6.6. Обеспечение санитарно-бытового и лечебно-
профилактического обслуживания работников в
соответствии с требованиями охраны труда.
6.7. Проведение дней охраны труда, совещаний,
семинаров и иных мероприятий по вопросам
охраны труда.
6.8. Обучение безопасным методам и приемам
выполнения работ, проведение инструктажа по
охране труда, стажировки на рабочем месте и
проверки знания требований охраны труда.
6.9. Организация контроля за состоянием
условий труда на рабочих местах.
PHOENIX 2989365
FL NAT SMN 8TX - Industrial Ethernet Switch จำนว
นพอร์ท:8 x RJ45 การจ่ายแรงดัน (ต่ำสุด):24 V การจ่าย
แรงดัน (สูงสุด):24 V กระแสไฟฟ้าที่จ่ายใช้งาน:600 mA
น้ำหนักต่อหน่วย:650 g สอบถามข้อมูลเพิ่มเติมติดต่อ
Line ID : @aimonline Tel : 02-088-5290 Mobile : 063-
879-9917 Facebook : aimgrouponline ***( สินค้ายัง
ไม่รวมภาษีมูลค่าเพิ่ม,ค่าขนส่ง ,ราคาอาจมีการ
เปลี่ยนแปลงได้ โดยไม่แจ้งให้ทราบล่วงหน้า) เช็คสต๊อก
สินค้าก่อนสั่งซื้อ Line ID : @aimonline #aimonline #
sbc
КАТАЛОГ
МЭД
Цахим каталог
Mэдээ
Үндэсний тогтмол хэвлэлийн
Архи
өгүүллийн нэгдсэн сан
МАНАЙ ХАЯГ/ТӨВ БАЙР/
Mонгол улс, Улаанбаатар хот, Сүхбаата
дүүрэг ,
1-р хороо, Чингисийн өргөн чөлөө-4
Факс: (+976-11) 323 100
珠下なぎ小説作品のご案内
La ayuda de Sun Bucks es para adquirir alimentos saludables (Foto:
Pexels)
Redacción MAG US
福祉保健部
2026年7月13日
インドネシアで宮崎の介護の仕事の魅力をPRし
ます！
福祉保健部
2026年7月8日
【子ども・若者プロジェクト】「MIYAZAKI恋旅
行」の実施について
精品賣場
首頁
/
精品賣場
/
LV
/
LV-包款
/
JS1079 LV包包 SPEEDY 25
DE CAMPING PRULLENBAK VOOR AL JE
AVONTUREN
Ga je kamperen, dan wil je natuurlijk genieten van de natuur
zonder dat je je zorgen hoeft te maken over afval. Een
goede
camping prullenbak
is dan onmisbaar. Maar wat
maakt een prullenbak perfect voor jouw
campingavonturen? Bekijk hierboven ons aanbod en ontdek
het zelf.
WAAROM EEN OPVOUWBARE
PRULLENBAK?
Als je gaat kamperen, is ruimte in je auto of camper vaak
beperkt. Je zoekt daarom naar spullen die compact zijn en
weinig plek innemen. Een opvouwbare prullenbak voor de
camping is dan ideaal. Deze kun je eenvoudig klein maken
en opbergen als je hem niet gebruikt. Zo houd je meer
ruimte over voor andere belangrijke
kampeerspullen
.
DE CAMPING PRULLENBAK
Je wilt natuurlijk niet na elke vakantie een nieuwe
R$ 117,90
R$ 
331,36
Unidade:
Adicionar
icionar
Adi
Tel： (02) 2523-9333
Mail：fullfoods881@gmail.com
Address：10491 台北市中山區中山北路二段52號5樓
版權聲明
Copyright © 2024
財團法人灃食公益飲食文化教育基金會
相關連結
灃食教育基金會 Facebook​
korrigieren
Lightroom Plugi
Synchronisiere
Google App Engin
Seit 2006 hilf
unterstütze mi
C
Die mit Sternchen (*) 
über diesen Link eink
•••••
(Task to carry out) Using the data above, print exactly the lines from the line that contains "6.8. Обучение безопасным методам и приемам" through the line that contains "นพอร์ท:8 x RJ45", with both included.

(Solution to this exercise)
6.8. Обучение безопасным методам и приемам
выполнения работ, проведение инструктажа по
охране труда, стажировки на рабочем месте и
проверки знания требований охраны труда.
6.9. Организация контроля за состоянием
условий труда на рабочих местах.
PHOENIX 2989365
FL NAT SMN 8TX - Industrial Ethernet Switch จำนว
นพอร์ท:8 x RJ45 การจ่ายแรงดัน (ต่ำสุด):24 V การจ่าย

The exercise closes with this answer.